Problem details: Please write out all of the data below exactly, without including the pictures.

[Saved data entries]
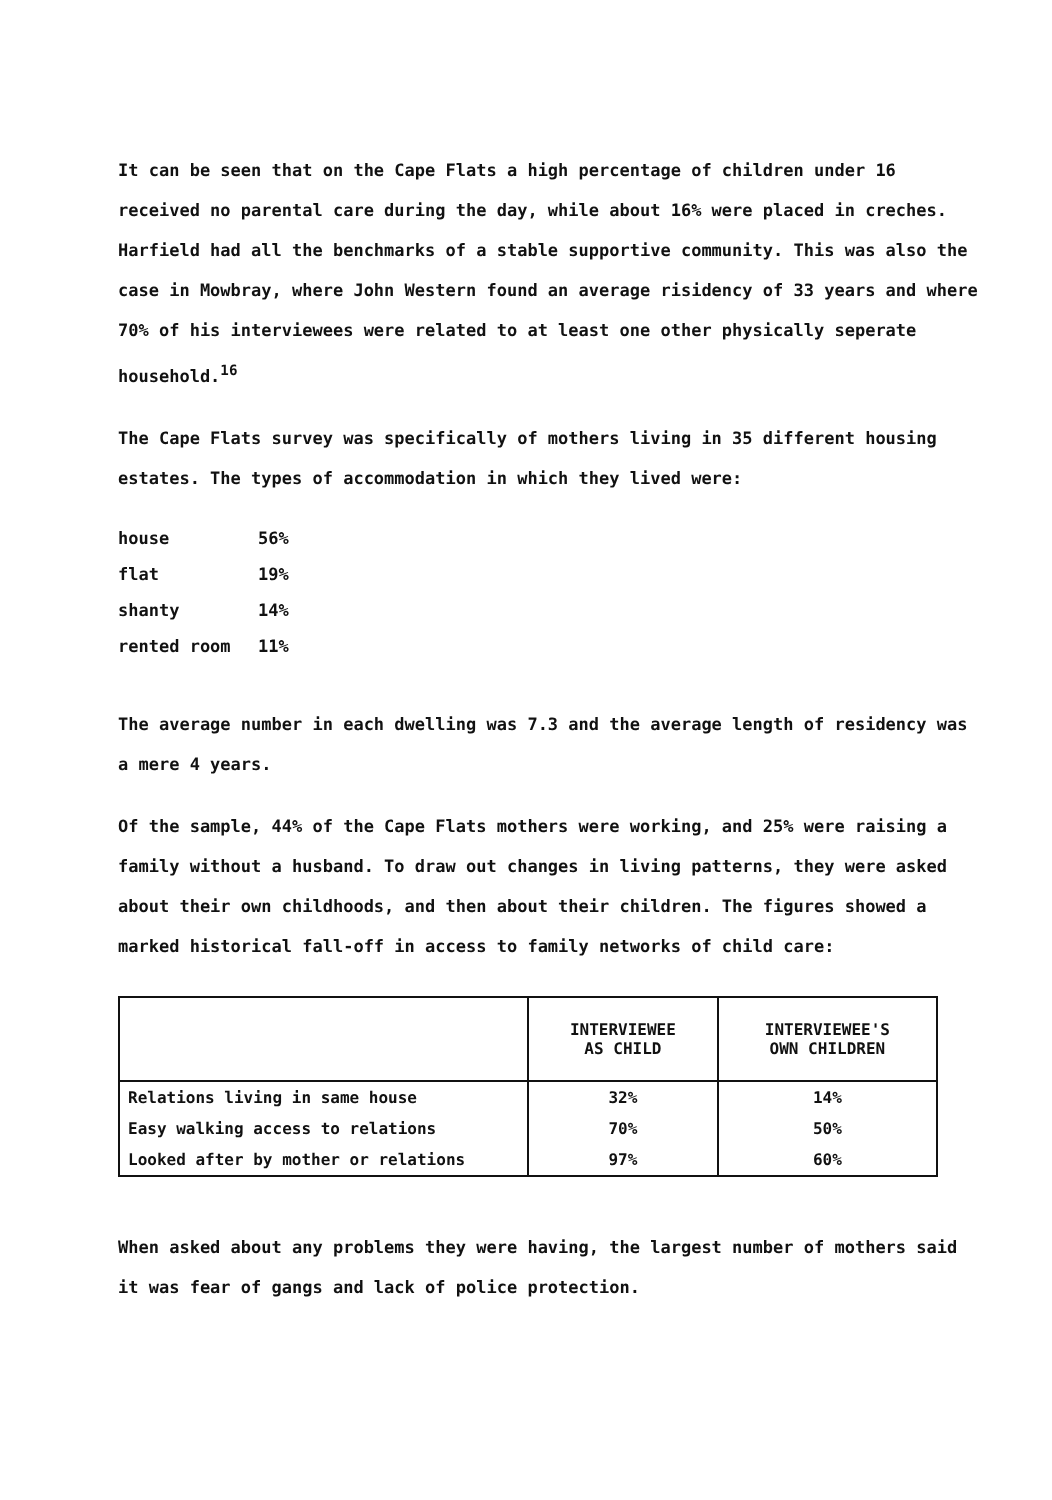It can be seen that on the Cape Flats a high percentage of children under 16 received no parental care during the day, while about 16% were placed in creches. Harfield had all the benchmarks of a stable supportive community. This was also the case in Mowbray, where John Western found an average risidency of 33 years and where 70% of his interviewees were related to at least one other physically seperate household.<sup>16</sup>
The Cape Flats survey was specifically of mothers living in 35 different housing estates. The types of accommodation in which they lived were:
house 56%
flat 19%
shanty 14%
rented room 11%
The average number in each dwelling was 7.3 and the average length of residency was a mere 4 years.
Of the sample, 44% of the Cape Flats mothers were working, and 25% were raising a family without a husband. To draw out changes in living patterns, they were asked about their own childhoods, and then about their children. The figures showed a marked historical fall-off in access to family networks of child care:
| | INTERVIEWEE AS CHILD | INTERVIEWEE'S OWN CHILDREN |
| --- | --- | --- |
| Relations living in same house | 32% | 14% |
| Easy walking access to relations | 70% | 50% |
| Looked after by mother or relations | 97% | 60% |
When asked about any problems they were having, the largest number of mothers said it was fear of gangs and lack of police protection.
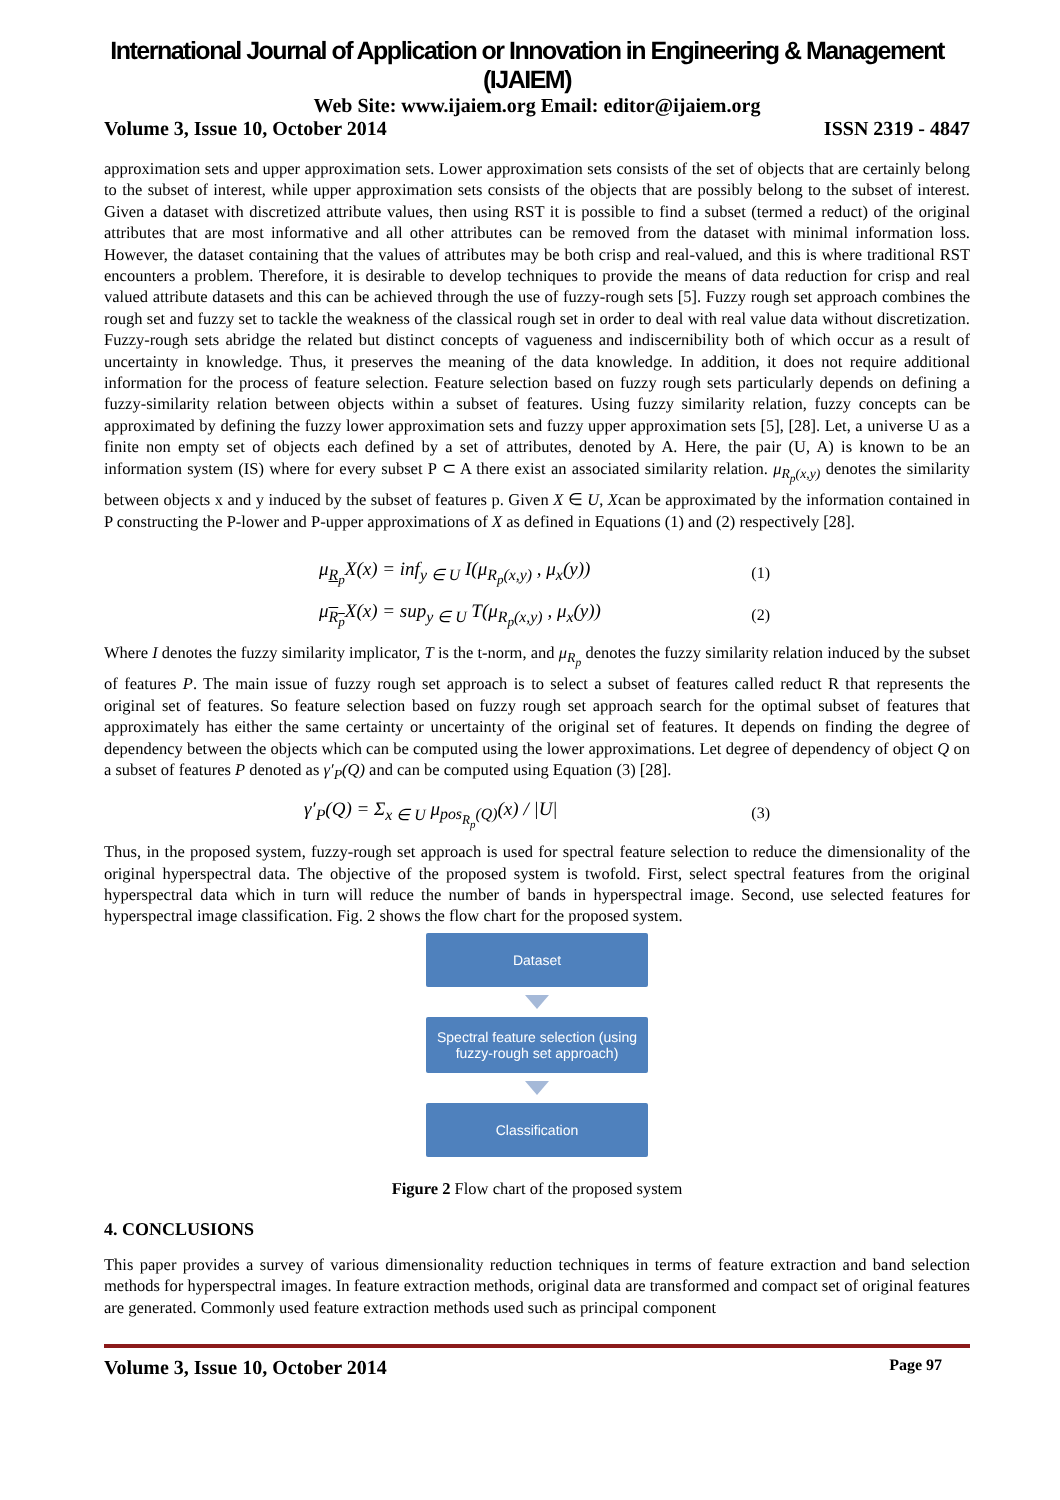International Journal of Application or Innovation in Engineering & Management (IJAIEM)
Web Site: www.ijaiem.org Email: editor@ijaiem.org
Volume 3, Issue 10, October 2014 ISSN 2319 - 4847
approximation sets and upper approximation sets. Lower approximation sets consists of the set of objects that are certainly belong to the subset of interest, while upper approximation sets consists of the objects that are possibly belong to the subset of interest. Given a dataset with discretized attribute values, then using RST it is possible to find a subset (termed a reduct) of the original attributes that are most informative and all other attributes can be removed from the dataset with minimal information loss. However, the dataset containing that the values of attributes may be both crisp and real-valued, and this is where traditional RST encounters a problem. Therefore, it is desirable to develop techniques to provide the means of data reduction for crisp and real valued attribute datasets and this can be achieved through the use of fuzzy-rough sets [5]. Fuzzy rough set approach combines the rough set and fuzzy set to tackle the weakness of the classical rough set in order to deal with real value data without discretization. Fuzzy-rough sets abridge the related but distinct concepts of vagueness and indiscernibility both of which occur as a result of uncertainty in knowledge. Thus, it preserves the meaning of the data knowledge. In addition, it does not require additional information for the process of feature selection. Feature selection based on fuzzy rough sets particularly depends on defining a fuzzy-similarity relation between objects within a subset of features. Using fuzzy similarity relation, fuzzy concepts can be approximated by defining the fuzzy lower approximation sets and fuzzy upper approximation sets [5], [28]. Let, a universe U as a finite non empty set of objects each defined by a set of attributes, denoted by A. Here, the pair (U, A) is known to be an information system (IS) where for every subset P ⊂ A there exist an associated similarity relation. μ<sub>R<sub>p</sub>(x,y)</sub> denotes the similarity between objects x and y induced by the subset of features p. Given X ∈ U, Xcan be approximated by the information contained in P constructing the P-lower and P-upper approximations of X as defined in Equations (1) and (2) respectively [28].
μ<sub>R<sub>p</sub></sub>X(x) = inf<sub>y ∈ U</sub> I(μ<sub>R<sub>p</sub>(x,y)</sub> , μ<sub>x</sub>(y)) (1)
μ<sub>R<sub>p</sub></sub>X(x) = sup<sub>y ∈ U</sub> T(μ<sub>R<sub>p</sub>(x,y)</sub> , μ<sub>x</sub>(y)) (2)
Where I denotes the fuzzy similarity implicator, T is the t-norm, and μ<sub>R<sub>p</sub></sub> denotes the fuzzy similarity relation induced by the subset of features P. The main issue of fuzzy rough set approach is to select a subset of features called reduct R that represents the original set of features. So feature selection based on fuzzy rough set approach search for the optimal subset of features that approximately has either the same certainty or uncertainty of the original set of features. It depends on finding the degree of dependency between the objects which can be computed using the lower approximations. Let degree of dependency of object Q on a subset of features P denoted as γ′<sub>P</sub>(Q) and can be computed using Equation (3) [28].
γ′<sub>P</sub>(Q) = Σ<sub>x ∈ U</sub> μ<sub>pos<sub>R<sub>p</sub></sub>(Q)</sub>(x) / |U| (3)
Thus, in the proposed system, fuzzy-rough set approach is used for spectral feature selection to reduce the dimensionality of the original hyperspectral data. The objective of the proposed system is twofold. First, select spectral features from the original hyperspectral data which in turn will reduce the number of bands in hyperspectral image. Second, use selected features for hyperspectral image classification. Fig. 2 shows the flow chart for the proposed system.
Dataset
Spectral feature selection (using
fuzzy-rough set approach)
Classification
Figure 2 Flow chart of the proposed system
4. CONCLUSIONS
This paper provides a survey of various dimensionality reduction techniques in terms of feature extraction and band selection methods for hyperspectral images. In feature extraction methods, original data are transformed and compact set of original features are generated. Commonly used feature extraction methods used such as principal component
Volume 3, Issue 10, October 2014 Page 97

Written response:
It can be seen that on the Cape Flats a high percentage of children under 16 received no parental care during the day, while about 16% were placed in creches. Harfield had all the benchmarks of a stable supportive community. This was also the case in Mowbray, where John Western found an average risidency of 33 years and where 70% of his interviewees were related to at least one other physically seperate household.<sup>16</sup>
The Cape Flats survey was specifically of mothers living in 35 different housing estates. The types of accommodation in which they lived were:
house 56%
flat 19%
shanty 14%
rented room 11%
The average number in each dwelling was 7.3 and the average length of residency was a mere 4 years.
Of the sample, 44% of the Cape Flats mothers were working, and 25% were raising a family without a husband. To draw out changes in living patterns, they were asked about their own childhoods, and then about their children. The figures showed a marked historical fall-off in access to family networks of child care:
| | INTERVIEWEE AS CHILD | INTERVIEWEE'S OWN CHILDREN |
| --- | --- | --- |
| Relations living in same house | 32% | 14% |
| Easy walking access to relations | 70% | 50% |
| Looked after by mother or relations | 97% | 60% |
When asked about any problems they were having, the largest number of mothers said it was fear of gangs and lack of police protection.
International Journal of Application or Innovation in Engineering & Management (IJAIEM)
Web Site: www.ijaiem.org Email: editor@ijaiem.org
Volume 3, Issue 10, October 2014 ISSN 2319 - 4847
approximation sets and upper approximation sets. Lower approximation sets consists of the set of objects that are certainly belong to the subset of interest, while upper approximation sets consists of the objects that are possibly belong to the subset of interest. Given a dataset with discretized attribute values, then using RST it is possible to find a subset (termed a reduct) of the original attributes that are most informative and all other attributes can be removed from the dataset with minimal information loss. However, the dataset containing that the values of attributes may be both crisp and real-valued, and this is where traditional RST encounters a problem. Therefore, it is desirable to develop techniques to provide the means of data reduction for crisp and real valued attribute datasets and this can be achieved through the use of fuzzy-rough sets [5]. Fuzzy rough set approach combines the rough set and fuzzy set to tackle the weakness of the classical rough set in order to deal with real value data without discretization. Fuzzy-rough sets abridge the related but distinct concepts of vagueness and indiscernibility both of which occur as a result of uncertainty in knowledge. Thus, it preserves the meaning of the data knowledge. In addition, it does not require additional information for the process of feature selection. Feature selection based on fuzzy rough sets particularly depends on defining a fuzzy-similarity relation between objects within a subset of features. Using fuzzy similarity relation, fuzzy concepts can be approximated by defining the fuzzy lower approximation sets and fuzzy upper approximation sets [5], [28]. Let, a universe U as a finite non empty set of objects each defined by a set of attributes, denoted by A. Here, the pair (U, A) is known to be an information system (IS) where for every subset P ⊂ A there exist an associated similarity relation. μ<sub>R<sub>p</sub>(x,y)</sub> denotes the similarity between objects x and y induced by the subset of features p. Given X ∈ U, Xcan be approximated by the information contained in P constructing the P-lower and P-upper approximations of X as defined in Equations (1) and (2) respectively [28].
μ<sub>R<sub>p</sub></sub>X(x) = inf<sub>y ∈ U</sub> I(μ<sub>R<sub>p</sub>(x,y)</sub> , μ<sub>x</sub>(y)) (1)
μ<sub>R<sub>p</sub></sub>X(x) = sup<sub>y ∈ U</sub> T(μ<sub>R<sub>p</sub>(x,y)</sub> , μ<sub>x</sub>(y)) (2)
Where I denotes the fuzzy similarity implicator, T is the t-norm, and μ<sub>R<sub>p</sub></sub> denotes the fuzzy similarity relation induced by the subset of features P. The main issue of fuzzy rough set approach is to select a subset of features called reduct R that represents the original set of features. So feature selection based on fuzzy rough set approach search for the optimal subset of features that approximately has either the same certainty or uncertainty of the original set of features. It depends on finding the degree of dependency between the objects which can be computed using the lower approximations. Let degree of dependency of object Q on a subset of features P denoted as γ′<sub>P</sub>(Q) and can be computed using Equation (3) [28].
γ′<sub>P</sub>(Q) = Σ<sub>x ∈ U</sub> μ<sub>pos<sub>R<sub>p</sub></sub>(Q)</sub>(x) / |U| (3)
Thus, in the proposed system, fuzzy-rough set approach is used for spectral feature selection to reduce the dimensionality of the original hyperspectral data. The objective of the proposed system is twofold. First, select spectral features from the original hyperspectral data which in turn will reduce the number of bands in hyperspectral image. Second, use selected features for hyperspectral image classification. Fig. 2 shows the flow chart for the proposed system.
Dataset
Spectral feature selection (using
fuzzy-rough set approach)
Classification
Figure 2 Flow chart of the proposed system
4. CONCLUSIONS
This paper provides a survey of various dimensionality reduction techniques in terms of feature extraction and band selection methods for hyperspectral images. In feature extraction methods, original data are transformed and compact set of original features are generated. Commonly used feature extraction methods used such as principal component
Volume 3, Issue 10, October 2014 Page 97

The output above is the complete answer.